Und so auch Jeongguk. Die Kapuze seines Mantels hatte er sich über sein Haupt, tief in die Stirn gezogen und während er sich durch die Gassen schlängelte, ruhte seine Hand die meiste Zeit auf dem Griff eines Dolches. Er wusste, dass wenn er angegriffen wurde, er in den beengten Gassen auf keinen Fall sein Schwert ziehen konnte, weshalb er sich im Fall der Fälle mit einem seiner Dolche verteidigen musste. Und bei den Gestalten, die ihm entgegenkam, war er sich lächerlich sicher, dass es nicht mehr lange dauern konnte, bis sich ihm jemand in den Weg stellte.

Er versuchte sich möglichst unauffällig durch das Labyrinth der Gassen zu schlagen, aber er nahm die starrenden Blicke der Leute wahr. Ein alter Mann hatte ihn wild schimpfend davon geschickt, als er vor einem der schändlich zusammengezimmerten Häuser stehengeblieben war, um sich in den ärmlichen Viertel der Hauptstadt zu orientieren. Ein verkrüppelter Junge, der auf einer Kiste in einer dunklen Gasse gesessen hatte, hatte ihn nach einigen Münzen gefragt, aber Jeongguk hatte ihn ignoriert, als die Bitten des Jungen immer ungehaltener geworden waren. Die Menschen in diesen Vierteln litten unter ihren Lebensbedingungen. Sie wurden hier geboren, führten ein klägliches Leben in Hunger, Armut und Krankheit und starben in denselben Vierteln, in denen sie auch das Licht der Welt erblickt hatten. Aber Jeongguk war nicht hier, um den armen Seelen zu helfen. Dabei wusste er selbst nur allzu gut, wie schwer es war, aus den Armenvierteln der Stadt herauszukommen.

Seine Heimatstadt war bei weitem nicht so groß wie Sabora, aber auch in Estos hatte ein Großteil der Bevölkerung in Armut gelebt. Und obwohl sein Vater den Beruf eines Schneiders gelernt hatte, hatten sie in seiner Kindheit in ähnlichen Umständen gelebt, wie die Kinder, die ihn in Saboras Gassen um Münzen anbettelten. Dem ersten Kind hatte er noch eine Kupfermünze in die Hand gedrückt, aber kaum war er weitergegangen, war dasselbe Kind ihm hinterhergelaufen, im Schlepptau drei weitere Kinder, die alle ihre hoffnungsvoll geöffneten Hände zu ihm hinaufgestreckt hatten, um ebenfalls eine Münze zu ergattern.
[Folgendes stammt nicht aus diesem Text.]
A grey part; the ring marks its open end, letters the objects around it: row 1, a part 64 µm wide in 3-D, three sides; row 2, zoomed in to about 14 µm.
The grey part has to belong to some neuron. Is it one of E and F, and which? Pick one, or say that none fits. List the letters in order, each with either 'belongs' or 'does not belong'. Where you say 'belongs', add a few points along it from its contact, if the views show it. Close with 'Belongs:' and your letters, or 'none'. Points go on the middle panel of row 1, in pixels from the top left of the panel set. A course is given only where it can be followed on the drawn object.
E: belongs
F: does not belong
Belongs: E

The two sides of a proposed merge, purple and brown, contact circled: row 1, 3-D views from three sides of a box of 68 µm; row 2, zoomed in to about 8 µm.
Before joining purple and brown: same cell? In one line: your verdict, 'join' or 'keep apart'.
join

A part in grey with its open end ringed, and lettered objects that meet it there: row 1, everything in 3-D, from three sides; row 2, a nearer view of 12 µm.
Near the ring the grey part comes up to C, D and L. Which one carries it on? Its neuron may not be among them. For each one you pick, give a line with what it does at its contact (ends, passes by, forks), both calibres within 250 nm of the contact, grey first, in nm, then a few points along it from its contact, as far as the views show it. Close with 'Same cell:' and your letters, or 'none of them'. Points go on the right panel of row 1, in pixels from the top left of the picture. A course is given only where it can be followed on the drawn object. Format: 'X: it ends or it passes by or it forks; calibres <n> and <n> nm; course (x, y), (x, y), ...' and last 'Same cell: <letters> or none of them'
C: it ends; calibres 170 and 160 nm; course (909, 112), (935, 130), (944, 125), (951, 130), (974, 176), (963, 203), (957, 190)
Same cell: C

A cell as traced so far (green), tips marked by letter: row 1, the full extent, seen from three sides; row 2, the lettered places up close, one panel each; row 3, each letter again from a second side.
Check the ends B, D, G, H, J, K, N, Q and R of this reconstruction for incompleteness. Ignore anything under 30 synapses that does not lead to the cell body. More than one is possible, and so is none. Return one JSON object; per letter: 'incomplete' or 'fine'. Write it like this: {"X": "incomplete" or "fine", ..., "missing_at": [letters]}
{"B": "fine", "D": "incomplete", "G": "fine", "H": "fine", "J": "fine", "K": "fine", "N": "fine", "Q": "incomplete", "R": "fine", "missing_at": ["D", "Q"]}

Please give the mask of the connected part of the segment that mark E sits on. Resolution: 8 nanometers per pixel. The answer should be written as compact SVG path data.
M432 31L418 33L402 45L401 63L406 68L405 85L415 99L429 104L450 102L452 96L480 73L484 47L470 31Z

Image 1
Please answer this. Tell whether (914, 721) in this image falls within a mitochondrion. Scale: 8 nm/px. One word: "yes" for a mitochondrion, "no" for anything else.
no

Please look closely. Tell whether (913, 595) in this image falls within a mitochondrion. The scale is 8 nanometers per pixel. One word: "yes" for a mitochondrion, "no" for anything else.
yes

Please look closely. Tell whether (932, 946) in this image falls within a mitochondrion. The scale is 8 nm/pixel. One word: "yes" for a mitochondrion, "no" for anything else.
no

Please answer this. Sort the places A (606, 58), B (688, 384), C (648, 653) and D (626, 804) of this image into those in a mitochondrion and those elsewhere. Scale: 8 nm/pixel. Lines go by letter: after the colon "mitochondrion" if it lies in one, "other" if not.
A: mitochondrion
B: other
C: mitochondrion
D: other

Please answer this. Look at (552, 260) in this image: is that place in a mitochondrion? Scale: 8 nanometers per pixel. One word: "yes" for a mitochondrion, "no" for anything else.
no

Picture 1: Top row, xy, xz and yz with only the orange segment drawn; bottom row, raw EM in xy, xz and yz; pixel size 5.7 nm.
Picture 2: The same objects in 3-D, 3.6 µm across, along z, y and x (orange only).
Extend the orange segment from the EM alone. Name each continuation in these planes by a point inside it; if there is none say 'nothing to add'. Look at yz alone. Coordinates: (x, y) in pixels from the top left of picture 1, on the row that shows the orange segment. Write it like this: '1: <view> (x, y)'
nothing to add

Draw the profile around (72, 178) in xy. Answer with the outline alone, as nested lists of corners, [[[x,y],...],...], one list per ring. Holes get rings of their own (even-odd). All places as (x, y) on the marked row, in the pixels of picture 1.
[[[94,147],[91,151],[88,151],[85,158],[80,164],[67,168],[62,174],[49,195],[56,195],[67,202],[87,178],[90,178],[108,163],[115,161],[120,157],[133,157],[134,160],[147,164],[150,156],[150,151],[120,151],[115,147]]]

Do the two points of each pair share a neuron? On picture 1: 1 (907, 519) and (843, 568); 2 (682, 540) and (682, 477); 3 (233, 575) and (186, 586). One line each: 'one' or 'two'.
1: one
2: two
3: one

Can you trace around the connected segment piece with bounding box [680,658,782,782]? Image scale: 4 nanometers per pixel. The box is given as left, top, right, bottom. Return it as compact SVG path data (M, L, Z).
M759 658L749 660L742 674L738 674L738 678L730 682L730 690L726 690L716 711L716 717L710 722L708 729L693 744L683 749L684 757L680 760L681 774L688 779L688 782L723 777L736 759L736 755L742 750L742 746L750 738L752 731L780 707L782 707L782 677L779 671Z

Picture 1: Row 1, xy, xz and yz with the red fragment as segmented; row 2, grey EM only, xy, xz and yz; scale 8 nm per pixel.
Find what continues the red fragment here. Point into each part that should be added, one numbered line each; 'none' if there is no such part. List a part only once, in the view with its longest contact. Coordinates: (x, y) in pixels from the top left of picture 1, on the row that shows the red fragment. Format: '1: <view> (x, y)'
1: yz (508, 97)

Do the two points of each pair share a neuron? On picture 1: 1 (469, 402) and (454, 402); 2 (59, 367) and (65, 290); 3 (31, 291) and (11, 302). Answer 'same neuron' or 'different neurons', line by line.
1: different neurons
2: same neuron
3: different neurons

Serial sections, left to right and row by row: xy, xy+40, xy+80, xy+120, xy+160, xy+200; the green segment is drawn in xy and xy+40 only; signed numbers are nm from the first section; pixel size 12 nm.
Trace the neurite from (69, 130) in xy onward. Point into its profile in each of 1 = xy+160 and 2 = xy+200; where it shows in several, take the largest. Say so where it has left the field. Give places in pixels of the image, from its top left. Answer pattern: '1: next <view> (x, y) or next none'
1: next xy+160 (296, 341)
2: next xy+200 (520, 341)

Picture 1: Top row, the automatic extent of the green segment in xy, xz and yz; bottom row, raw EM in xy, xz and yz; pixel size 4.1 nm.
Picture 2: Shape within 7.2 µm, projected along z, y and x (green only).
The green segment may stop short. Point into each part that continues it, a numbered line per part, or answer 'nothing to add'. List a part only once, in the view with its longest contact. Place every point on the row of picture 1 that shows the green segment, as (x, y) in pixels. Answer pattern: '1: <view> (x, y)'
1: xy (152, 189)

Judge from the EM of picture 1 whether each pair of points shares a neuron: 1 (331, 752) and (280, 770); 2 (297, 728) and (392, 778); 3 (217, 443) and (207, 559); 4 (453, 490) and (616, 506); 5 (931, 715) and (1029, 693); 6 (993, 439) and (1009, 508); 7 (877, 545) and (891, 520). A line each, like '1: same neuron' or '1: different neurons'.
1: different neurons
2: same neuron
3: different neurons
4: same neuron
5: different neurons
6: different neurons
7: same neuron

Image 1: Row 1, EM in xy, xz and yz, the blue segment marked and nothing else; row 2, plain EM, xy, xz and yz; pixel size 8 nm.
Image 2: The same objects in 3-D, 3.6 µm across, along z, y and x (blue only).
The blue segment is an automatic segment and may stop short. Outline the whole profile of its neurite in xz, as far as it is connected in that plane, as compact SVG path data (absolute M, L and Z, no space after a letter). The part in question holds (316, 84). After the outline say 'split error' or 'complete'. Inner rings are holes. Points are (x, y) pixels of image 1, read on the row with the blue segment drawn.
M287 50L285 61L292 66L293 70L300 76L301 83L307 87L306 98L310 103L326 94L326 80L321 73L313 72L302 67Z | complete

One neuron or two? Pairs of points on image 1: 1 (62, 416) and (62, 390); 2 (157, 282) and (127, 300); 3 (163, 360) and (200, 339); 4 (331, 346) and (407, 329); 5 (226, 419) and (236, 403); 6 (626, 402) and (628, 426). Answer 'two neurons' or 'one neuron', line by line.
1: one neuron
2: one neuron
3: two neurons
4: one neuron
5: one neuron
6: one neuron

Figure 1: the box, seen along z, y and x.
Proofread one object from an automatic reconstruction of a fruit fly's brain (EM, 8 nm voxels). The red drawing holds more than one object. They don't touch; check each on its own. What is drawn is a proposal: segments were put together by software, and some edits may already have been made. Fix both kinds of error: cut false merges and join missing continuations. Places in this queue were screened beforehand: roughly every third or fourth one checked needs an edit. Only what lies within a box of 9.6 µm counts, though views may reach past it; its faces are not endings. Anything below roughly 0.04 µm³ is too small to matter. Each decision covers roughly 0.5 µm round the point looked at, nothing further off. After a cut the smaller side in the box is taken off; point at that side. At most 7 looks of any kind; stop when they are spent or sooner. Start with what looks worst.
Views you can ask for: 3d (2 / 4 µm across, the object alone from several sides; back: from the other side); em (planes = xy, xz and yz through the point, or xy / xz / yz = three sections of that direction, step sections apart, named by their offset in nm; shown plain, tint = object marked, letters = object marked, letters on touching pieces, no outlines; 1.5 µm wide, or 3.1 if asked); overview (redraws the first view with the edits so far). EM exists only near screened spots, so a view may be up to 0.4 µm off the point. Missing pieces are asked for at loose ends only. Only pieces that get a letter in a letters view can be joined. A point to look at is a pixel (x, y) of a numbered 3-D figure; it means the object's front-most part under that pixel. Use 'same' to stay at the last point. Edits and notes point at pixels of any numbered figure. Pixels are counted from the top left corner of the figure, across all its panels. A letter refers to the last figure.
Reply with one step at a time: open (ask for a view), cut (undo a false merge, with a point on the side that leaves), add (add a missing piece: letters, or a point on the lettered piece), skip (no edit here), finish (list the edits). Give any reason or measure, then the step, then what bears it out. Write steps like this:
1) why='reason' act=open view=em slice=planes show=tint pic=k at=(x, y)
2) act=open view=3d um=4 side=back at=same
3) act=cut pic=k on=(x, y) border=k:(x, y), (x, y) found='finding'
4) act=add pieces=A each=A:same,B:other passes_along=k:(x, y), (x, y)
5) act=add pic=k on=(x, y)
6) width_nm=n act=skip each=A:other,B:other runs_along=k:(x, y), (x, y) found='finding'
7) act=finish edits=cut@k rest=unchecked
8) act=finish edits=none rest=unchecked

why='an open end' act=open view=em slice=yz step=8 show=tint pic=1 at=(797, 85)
Als er ihnen dies verweigert hatte, waren sie ihm weiter gefolgt und eines hatte ihn sogar mit Dreck abgeworfen.

Jeongguk wusste, dass die Kinder hier litten. Er hatte ihr Leiden in seiner Kindheit geteilt, war fast jeden Abend mit schmerzendem Magen schlafengegangen und hatte am Tage auf den Hauptstraßen von Estos versucht Bürger mit etwas mehr Geld in den Taschen zu der Schneiderei seines Vaters zu lotsen, die sich in einer Gasse versteckte. Diese Menschen hatten ihn als eine Plage wahrgenommen, hatten ihn beschimpft, bespuckt und er war nicht nur einmal von einem wütenden Tavernenbesitzer blutig geprügelt worden, weil er vor ihren Tavernen die Reisenden angesprochen hatte, welche die Etablissements besuchten.

Jeongguk schüttelte unwillig diese Gedanken ab. Er war nicht hier, um in bitteren Erinnerungen der Vergangenheit zu schwelgen, sondern seine Arbeit zu erledigen. Er war nicht nur Augen und Ohren für sein Herr, sondern auch seine Exekutive. In den vergangenen Jahren hatte Jeongguk so viele Menschen auf Befehl umgebracht, dass er sie gar nicht mehr zählen konnte. Er wusste, dass Blut an seinen Händen klebte und dies nicht wenig. Während seiner Zeit als Söldner, mit der er sich nach seiner Genesung über Wasser gehalten hatte, hatte er sich noch oft die Frage gestellt, ob die Leute, für die er mordete, im Recht waren. Und er hatte sich nicht nur einmal dem Befehl verweigert, als er herausgefunden hatte, dass dies nicht der Fall war. Unter dem Herrn, dem er nun diente, brauchte er sich diese Frage nicht mehr stellen.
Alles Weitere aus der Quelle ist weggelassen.